専業ババ奮闘記その2 義母の異変②

  

「突貫婦人って言われてね」と、義母からよく聞かされた。皮膚科に治療に通っていた時、医者の指示以上のことをして早めに治したので、そう言われたらしい。年をとっても頑張り屋で、膝が痛くて引きずりながらも、「歩かんといよいよ歩けんやになるけん」と、手すりを支えに、すり足でゆっくりと歩いていた。そんな義母も、百歳が近づくと、「トイレまでが遠くてね。何とかならんもんだらか」と言い出した。ベッドの横にポータブルトイレを据えてみたが、そこにたどり着くまでに漏らしてしまうことが何度かあり、引き上げた。
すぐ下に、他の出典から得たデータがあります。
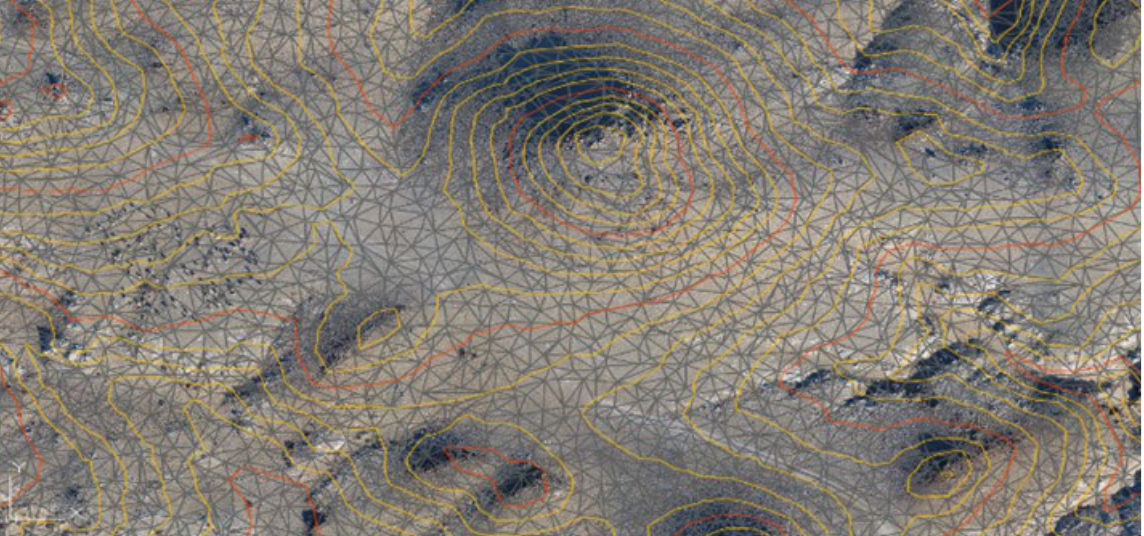
Fig. 2. Orthophoto of the photogrammetric project with contour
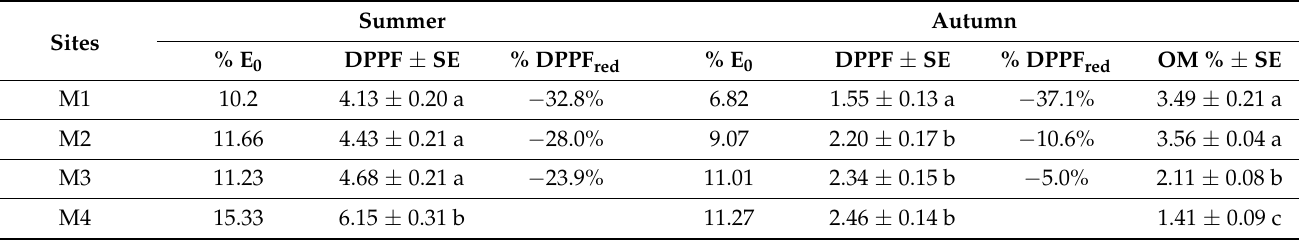
Table 1. Mean values of abiotic factors measured at the four studied sites (M1–M4) in summer and autumn: daily photosynthetic photon flux (DPPF, mol quanta m − 2 d − 1 ), the percentage of subsurface irradiance (% E 0 ), the reduction in available irradiance relative to the reference station M4 (% DPFF red ) and sediment organic matter content (% OM; only in autumn). Letters a–c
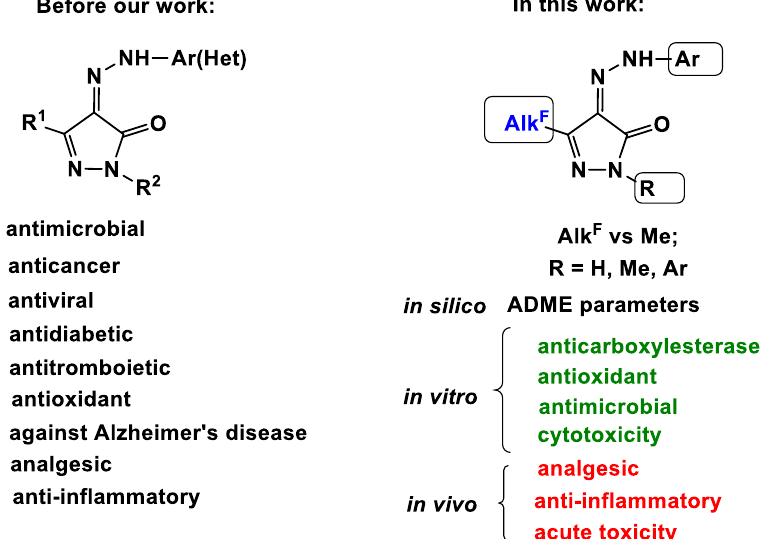
Figure 1. Pharmacological potential of 4-arylhydrazinylidenepyrazol-5-one scaffold.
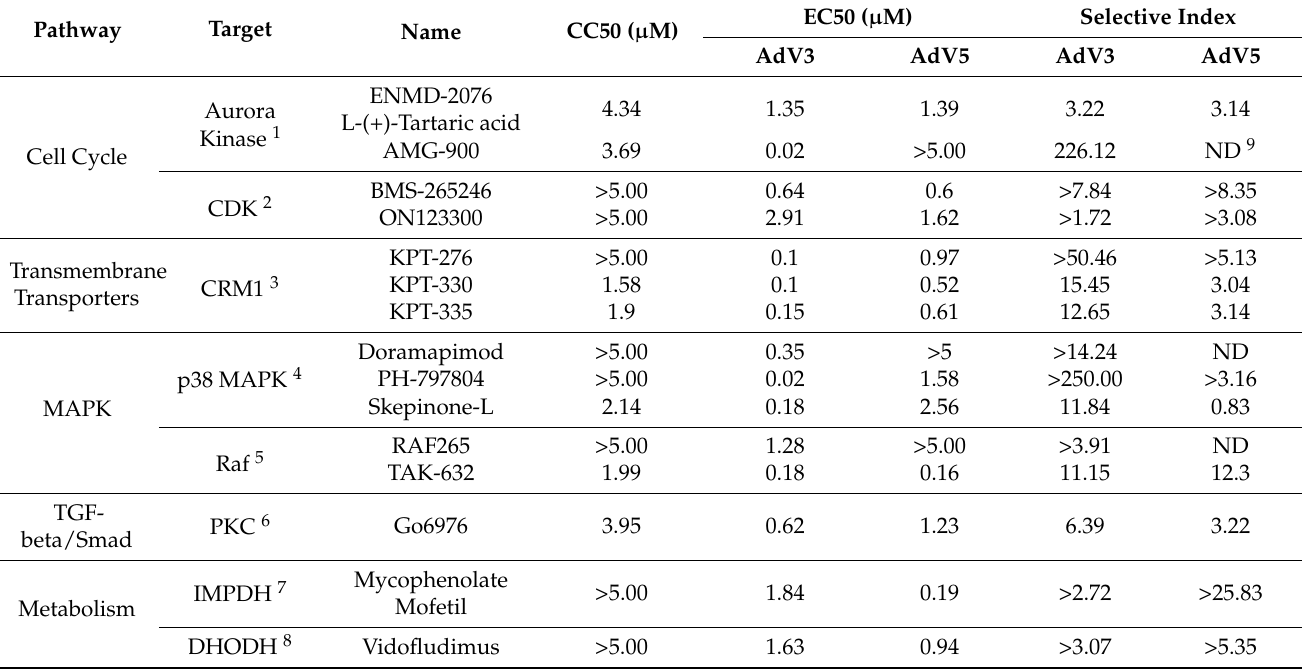
Table 4. Anti-ADV activities of hit compounds targeting other host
圧迫骨折をし、車椅子で移動するようになると、さらに脚力は弱ってくる。回復して歩き出しても時間がかかるため、途中でしくじることも出てきて、「間に合わんといけんけん、椅子で運んでもらうか」と言うことが多くなった。以前、夫が片腕を支えていたにもかかわらず、いきなり膝ががくっときて転倒したこともある。股関節でも折れたら大変だ。用を足したくなったら襖を叩いて合図するようにお願いした。日中は寝ていることが多くなり、時間を見ては部屋を覗き、「トイレはいいですか」と聞く。「行っちょくかね」と言われれば、車椅子で連れて行った。大概はこちらが声を掛けるが、三十分おきにドンドンが鳴り、車椅子でトイレに運ぶという日もあった。

夜は、「紙おむつの中でしてください。寝たきりの人は皆さんオムツの中でしておられますから」とお願いした。ところが、それにはなかなか慣れることができなかった。どうしてもオムツを外してしまう。オムツの周りをガムテープでぐるぐる巻きにしても、ガムテープごと外す。ベルトを買ってきて留めてもだめだった。シーツは洗えば済むことだが、夜中のドンドンは堪らない。本人は目が覚めた時が朝だと思っているので、悪気はない。しかも、用があったら、襖を叩いてくださいと言ったのは私だ。

そして、朝になると、脱いである時は片づけをし、「トイレはどうします」と聞いて、行くと言われれば連れて行き、着替えをさせ、汚れ物があれば洗濯機へという毎日。ところが、八月に入って、あれっと思うことがあった。パットの一部がピンクに染まっているのだ。